• [Requirement]:
Count the lines in the records that contain the string "source", with case counting, and reply with the number alone.

• [Records for this exercise]:
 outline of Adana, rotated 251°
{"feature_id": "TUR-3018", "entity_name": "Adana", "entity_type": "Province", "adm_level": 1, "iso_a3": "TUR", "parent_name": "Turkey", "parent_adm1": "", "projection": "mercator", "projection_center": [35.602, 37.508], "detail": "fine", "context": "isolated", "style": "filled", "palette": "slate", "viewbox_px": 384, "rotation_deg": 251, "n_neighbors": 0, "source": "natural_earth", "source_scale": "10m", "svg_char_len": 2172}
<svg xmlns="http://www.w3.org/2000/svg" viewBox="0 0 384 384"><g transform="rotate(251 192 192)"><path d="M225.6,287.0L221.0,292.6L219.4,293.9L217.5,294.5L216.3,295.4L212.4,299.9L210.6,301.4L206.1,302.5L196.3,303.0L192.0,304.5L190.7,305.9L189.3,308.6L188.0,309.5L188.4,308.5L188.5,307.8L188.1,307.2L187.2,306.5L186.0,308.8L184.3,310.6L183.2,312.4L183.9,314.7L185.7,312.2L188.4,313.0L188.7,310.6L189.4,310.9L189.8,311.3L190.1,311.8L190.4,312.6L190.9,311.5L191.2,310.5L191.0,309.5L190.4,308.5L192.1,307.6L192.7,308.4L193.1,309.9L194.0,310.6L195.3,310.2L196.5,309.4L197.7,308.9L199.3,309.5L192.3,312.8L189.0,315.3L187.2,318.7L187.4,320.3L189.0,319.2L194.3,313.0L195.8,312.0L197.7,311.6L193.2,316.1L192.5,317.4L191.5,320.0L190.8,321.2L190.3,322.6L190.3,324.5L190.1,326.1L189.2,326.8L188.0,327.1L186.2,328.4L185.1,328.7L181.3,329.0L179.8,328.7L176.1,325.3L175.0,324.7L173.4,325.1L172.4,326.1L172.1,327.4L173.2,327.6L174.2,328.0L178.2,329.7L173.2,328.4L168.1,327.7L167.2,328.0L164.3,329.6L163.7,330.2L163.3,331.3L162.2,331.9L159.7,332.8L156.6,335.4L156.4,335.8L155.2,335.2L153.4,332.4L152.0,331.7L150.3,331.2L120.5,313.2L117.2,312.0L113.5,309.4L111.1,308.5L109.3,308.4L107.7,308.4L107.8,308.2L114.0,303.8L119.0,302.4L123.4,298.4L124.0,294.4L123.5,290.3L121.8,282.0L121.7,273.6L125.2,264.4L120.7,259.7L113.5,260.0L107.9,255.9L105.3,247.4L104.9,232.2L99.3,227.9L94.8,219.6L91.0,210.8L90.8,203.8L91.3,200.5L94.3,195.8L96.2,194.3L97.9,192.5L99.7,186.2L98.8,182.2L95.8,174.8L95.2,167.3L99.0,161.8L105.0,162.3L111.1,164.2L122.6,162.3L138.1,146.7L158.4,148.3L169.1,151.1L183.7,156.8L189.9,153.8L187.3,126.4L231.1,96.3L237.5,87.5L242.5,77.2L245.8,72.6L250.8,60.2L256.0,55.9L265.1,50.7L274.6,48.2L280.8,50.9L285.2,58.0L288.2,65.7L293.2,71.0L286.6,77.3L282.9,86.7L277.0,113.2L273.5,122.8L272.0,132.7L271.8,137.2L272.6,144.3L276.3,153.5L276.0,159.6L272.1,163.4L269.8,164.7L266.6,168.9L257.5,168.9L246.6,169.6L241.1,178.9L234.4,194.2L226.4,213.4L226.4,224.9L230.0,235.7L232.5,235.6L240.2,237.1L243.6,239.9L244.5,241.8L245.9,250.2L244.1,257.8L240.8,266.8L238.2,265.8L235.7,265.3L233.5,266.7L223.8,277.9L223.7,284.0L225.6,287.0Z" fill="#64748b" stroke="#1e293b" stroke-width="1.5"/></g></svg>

* * *

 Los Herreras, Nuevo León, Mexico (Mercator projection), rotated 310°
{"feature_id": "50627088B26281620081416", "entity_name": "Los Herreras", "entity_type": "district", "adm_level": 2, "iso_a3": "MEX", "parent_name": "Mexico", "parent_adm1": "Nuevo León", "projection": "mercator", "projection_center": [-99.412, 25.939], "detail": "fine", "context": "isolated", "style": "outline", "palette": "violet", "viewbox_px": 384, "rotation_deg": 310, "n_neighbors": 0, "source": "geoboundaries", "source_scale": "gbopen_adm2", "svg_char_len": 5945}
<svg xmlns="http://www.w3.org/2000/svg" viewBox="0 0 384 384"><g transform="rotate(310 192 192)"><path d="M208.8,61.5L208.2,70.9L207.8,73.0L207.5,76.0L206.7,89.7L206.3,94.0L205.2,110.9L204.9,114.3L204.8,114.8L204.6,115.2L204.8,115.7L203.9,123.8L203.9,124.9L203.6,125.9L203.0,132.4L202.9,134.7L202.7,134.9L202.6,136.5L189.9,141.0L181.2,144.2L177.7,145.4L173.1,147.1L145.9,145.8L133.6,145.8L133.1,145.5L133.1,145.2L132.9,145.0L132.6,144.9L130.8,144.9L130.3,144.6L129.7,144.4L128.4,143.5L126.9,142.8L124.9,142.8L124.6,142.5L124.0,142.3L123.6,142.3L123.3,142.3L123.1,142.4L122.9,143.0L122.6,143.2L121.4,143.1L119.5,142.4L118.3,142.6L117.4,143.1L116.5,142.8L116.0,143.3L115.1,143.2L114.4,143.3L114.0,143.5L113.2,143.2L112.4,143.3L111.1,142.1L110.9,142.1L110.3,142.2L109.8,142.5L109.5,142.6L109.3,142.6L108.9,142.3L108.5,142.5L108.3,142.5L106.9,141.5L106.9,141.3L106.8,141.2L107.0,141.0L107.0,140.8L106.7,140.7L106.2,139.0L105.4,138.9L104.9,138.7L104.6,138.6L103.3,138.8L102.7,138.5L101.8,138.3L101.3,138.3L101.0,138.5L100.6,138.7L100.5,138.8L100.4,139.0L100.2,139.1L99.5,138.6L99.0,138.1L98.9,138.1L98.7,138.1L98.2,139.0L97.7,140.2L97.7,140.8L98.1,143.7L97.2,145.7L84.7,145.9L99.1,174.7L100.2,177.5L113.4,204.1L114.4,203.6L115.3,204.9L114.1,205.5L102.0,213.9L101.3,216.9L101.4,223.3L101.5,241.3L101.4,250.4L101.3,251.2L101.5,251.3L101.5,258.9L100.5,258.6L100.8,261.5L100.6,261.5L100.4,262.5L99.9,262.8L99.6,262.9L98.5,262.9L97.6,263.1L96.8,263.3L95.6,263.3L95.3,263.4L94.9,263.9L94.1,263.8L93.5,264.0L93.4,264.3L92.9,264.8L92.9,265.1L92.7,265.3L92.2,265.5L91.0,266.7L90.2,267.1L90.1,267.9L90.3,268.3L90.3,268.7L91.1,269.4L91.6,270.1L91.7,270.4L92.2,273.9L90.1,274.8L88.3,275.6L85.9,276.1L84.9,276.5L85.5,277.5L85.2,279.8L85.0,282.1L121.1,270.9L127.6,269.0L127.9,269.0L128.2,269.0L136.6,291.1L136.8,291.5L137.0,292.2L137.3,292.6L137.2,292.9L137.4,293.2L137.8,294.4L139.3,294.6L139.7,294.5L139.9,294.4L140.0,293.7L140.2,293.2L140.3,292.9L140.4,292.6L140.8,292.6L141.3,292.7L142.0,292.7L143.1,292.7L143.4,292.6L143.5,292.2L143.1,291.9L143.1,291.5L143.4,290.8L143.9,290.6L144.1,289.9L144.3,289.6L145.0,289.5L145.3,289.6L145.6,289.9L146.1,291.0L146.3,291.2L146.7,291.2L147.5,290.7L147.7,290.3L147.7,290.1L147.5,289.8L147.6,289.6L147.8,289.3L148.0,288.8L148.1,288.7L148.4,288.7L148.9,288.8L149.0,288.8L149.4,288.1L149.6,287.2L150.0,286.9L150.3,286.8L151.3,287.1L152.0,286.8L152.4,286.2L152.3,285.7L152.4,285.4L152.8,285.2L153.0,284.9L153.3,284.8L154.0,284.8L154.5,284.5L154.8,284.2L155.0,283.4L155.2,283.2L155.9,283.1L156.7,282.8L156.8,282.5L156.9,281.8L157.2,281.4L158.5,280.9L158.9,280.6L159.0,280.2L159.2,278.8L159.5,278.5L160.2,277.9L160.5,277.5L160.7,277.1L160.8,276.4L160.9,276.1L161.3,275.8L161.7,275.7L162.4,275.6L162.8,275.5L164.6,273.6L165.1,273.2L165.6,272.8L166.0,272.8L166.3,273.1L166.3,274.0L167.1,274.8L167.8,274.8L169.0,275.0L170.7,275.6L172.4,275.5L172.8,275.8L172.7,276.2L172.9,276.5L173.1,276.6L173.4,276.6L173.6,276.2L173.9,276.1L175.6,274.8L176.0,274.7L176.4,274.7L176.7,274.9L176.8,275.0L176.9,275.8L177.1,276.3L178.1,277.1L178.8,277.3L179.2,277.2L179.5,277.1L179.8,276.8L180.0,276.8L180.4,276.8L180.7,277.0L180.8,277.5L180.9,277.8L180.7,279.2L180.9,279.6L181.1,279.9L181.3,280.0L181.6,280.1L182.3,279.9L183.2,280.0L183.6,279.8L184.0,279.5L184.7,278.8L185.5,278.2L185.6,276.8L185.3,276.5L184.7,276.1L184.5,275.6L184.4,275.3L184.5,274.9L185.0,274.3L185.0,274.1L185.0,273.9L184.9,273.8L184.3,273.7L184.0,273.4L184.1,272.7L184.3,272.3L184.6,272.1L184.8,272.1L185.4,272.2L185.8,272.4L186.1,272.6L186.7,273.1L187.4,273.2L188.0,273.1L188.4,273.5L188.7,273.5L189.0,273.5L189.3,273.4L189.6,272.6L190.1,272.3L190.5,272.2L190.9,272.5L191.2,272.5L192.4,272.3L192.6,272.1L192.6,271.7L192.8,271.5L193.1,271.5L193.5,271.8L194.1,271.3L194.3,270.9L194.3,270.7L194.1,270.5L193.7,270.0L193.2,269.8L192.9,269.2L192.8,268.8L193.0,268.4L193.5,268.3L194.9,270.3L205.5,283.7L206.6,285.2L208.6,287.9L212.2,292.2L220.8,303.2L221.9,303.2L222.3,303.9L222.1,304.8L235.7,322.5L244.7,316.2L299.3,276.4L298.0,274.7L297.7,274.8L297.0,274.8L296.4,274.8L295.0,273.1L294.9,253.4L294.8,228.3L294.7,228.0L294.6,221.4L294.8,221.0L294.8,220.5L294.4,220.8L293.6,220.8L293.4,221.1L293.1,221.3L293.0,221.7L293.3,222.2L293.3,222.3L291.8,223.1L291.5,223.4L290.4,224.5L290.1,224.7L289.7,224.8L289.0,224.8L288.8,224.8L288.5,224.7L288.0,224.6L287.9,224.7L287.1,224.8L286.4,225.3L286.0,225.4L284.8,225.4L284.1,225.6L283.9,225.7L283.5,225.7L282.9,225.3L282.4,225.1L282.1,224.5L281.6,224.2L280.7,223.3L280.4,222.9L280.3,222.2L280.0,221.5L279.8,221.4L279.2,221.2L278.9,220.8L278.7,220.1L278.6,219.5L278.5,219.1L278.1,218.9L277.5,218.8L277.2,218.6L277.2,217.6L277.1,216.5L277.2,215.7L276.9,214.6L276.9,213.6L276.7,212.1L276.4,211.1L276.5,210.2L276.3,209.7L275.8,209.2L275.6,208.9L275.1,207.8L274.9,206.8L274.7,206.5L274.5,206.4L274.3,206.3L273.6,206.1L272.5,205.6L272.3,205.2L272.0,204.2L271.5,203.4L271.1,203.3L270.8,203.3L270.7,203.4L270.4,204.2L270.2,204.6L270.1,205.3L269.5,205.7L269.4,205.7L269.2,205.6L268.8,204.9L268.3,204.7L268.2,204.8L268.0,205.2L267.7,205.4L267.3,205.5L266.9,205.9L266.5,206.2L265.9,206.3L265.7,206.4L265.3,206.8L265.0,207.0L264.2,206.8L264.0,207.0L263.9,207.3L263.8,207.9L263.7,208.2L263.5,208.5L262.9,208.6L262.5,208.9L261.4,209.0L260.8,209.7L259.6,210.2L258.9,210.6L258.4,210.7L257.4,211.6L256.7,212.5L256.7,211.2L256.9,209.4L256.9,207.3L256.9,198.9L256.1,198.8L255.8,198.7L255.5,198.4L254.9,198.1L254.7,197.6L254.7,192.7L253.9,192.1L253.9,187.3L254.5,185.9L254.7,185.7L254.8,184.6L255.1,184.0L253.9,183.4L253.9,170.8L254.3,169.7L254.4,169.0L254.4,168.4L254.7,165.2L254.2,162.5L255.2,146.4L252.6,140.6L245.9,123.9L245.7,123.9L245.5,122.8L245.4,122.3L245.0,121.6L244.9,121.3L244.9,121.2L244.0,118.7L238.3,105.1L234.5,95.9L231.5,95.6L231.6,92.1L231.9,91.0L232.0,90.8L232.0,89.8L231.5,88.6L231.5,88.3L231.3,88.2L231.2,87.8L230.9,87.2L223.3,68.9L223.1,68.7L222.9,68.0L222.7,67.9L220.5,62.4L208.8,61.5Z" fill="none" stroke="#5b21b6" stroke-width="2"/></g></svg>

• [Expected output]:
2